=== Begin Enclosure ===

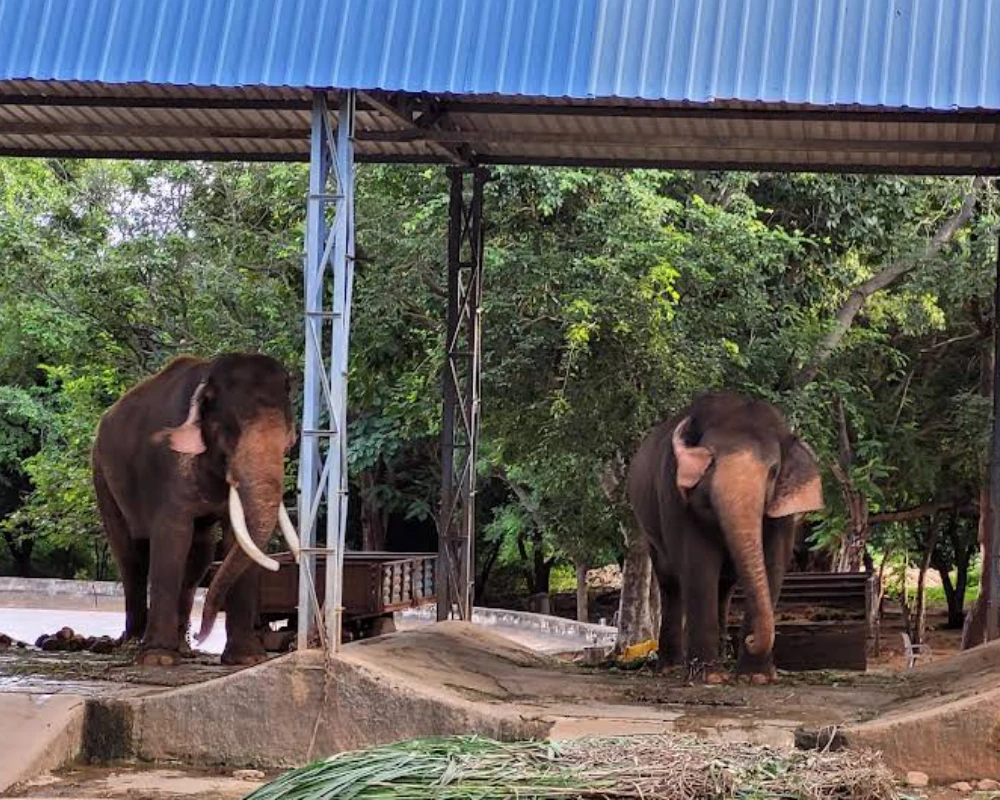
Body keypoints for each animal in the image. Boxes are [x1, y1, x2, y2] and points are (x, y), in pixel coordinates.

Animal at [91, 354, 296, 664]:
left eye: (287, 441)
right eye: (231, 433)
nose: (200, 636)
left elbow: (235, 540)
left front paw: (247, 659)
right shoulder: (169, 468)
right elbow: (172, 536)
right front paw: (158, 659)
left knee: (200, 553)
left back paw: (182, 649)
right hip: (101, 473)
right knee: (129, 553)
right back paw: (135, 643)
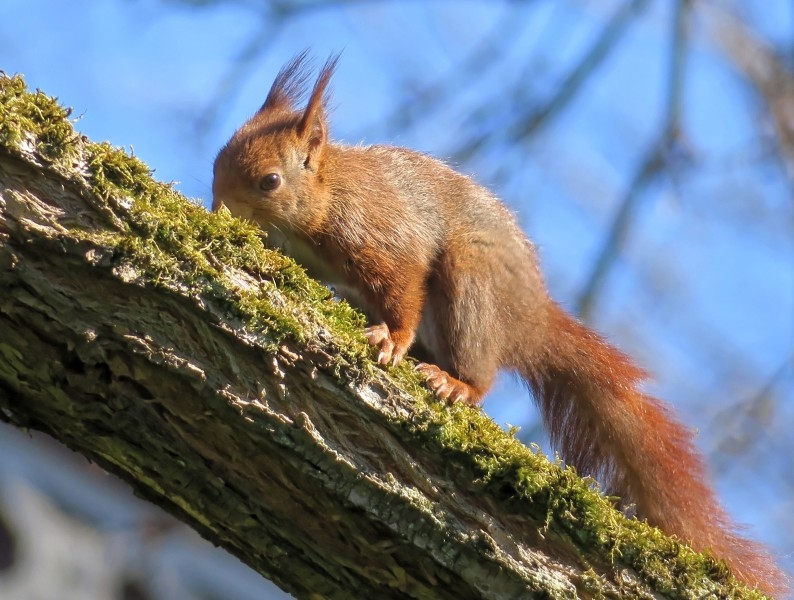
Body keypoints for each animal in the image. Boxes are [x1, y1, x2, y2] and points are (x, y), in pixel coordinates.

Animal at [210, 52, 784, 596]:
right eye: (218, 158)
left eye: (270, 181)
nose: (217, 207)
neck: (327, 197)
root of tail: (529, 322)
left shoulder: (383, 235)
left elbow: (404, 288)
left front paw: (391, 339)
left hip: (471, 285)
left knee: (480, 371)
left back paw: (456, 383)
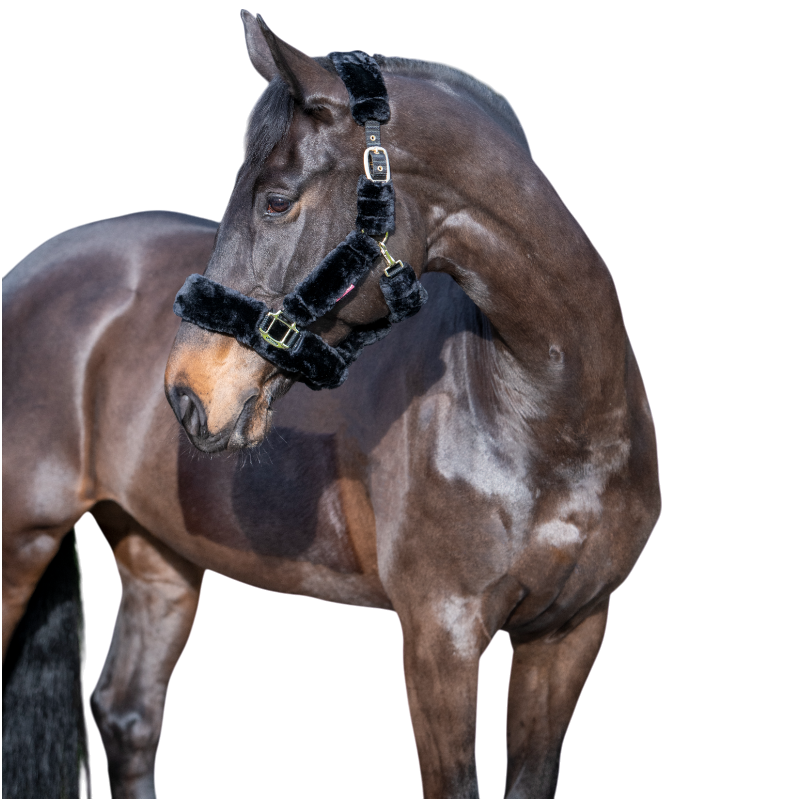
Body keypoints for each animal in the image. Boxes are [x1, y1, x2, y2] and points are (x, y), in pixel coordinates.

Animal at [2, 10, 661, 798]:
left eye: (278, 199)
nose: (188, 393)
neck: (552, 419)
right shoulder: (440, 635)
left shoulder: (568, 632)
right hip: (20, 541)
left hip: (159, 554)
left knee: (128, 713)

=== End Enclosure ===

WHAT IS EXPECTED: Where does the word "back" appear in the material above? Copy every line that holds it.

RESPONSE BOX:
left back paw: (182, 649)
right back paw: (135, 643)
left back paw: (456, 383)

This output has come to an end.